2. The appellant contends that the trial court erred in allowing three witnesses (consisting of the victim's boyfriend, a police officer, and the physician who had examined the victim following the incident) to reveal the content of certain out-of-court statements made to them by the victim. As the victim testified at trial and was subject to cross-examination, none of the testimony in question was subject to a hearsay objection. Cuzzort v. State, 254 Ga. 745 (334 SE2d 661) (1985)
. Accordingly, the appellant's objections to the testimony were properly overruled.
3. The appellant contends that the trial court erred in refusing to instruct the jury that they could find him guilty of simple battery as a lesser offense included in the crime of aggravated sodomy. The appellant admitted that he had engaged in the act of sodomy with the victim but maintained that he had done so with her consent. If so, then no battery was committed. If not, then the admitted act of sodomy was aggravated. See generally OCGA 16-6-2
(a). It follows that no charge on simple battery was required. See Daniel v. State, 150 Ga. App. 798 (3) (258 SE2d 604) (1979)

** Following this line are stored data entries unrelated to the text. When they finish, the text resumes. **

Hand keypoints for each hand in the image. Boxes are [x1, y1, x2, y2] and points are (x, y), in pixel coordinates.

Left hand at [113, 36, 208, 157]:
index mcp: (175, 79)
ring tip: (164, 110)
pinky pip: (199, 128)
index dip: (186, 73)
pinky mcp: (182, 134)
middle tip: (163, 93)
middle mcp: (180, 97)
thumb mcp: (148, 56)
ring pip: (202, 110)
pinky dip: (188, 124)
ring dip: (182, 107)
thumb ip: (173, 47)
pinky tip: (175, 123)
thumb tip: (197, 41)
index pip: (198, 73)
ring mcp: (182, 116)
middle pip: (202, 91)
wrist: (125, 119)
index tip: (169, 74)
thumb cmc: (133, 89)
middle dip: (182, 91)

4. Contrary to the appellant's assertion, a victim's failure to forcibly resist a sexual assault does not constitute consent to the encounter. Curtis v. State, 236 Ga. 362 (1) (223 SE2d 721) (1976)
. Accordingly, the evidence in this case presented no basis for a charge that "a female can consent to sex by actions while she is failing to consent by words."
5. The appellant contends that the trial court erred in allowing the physician who had examined the victim following the incident to testify as an expert. "Whether a person possesses the ' "qualification as an expert witness rests entirely in the sound discretion of the judge. . . . The decision of the judge will not usually be overturned" unless the witness actually lacks appropriate credentials or the judge has applied the wrong criteria.' [Cit.]" Hunter v. State, 192 Ga. App. 675
, 676 (385 SE2d 764
) (1989). The physician testified that she had been in the Emory OB/GYN residence program for two years, that she had examined approximately 200 sexual assault victims during that time, and that she had participated in seminars concerning the treatment of rape victims. Accordingly, the trial court did not abuse its discretion in allowing her to testify as an expert.
6. The appellant contends that the trial court erred in admitting as evidence the underwear which the victim had been wearing at the time of the alleged incident. Pretermitting whether this evidence was relevant to any issue in the case, we hold that in the context of the other evidence in the case its admission was harmless, i.e., that it is "highly probable" the evidence did not contribute to the verdict. See generally Minter v. State, 258 Ga. 629 (2) (373 SE2d 359) (1988)
7. The appellant's remaining enumeration of error is directed to the court's charge concerning the right of each citizen to the protection of the law and the duty of the jurors to enforce the law. The court concluded this portion of the charge by stating: "Jurors perform their duty to society just as truly in the vindication and acquittal of one who is innocent as in the conviction of one who is guilty." We find no error. See Lyles v. State, 130 Ga. 294 (5) (60 SE 578) (1908)
. Cf. Scott v. State, 168 Ga. App. 631 (309 SE2d 904) (1983)
Robert E. Wilson, District Attorney, Barbara B. Conroy, R. Stephen Roberts, Assistant District Attorneys, for appellee.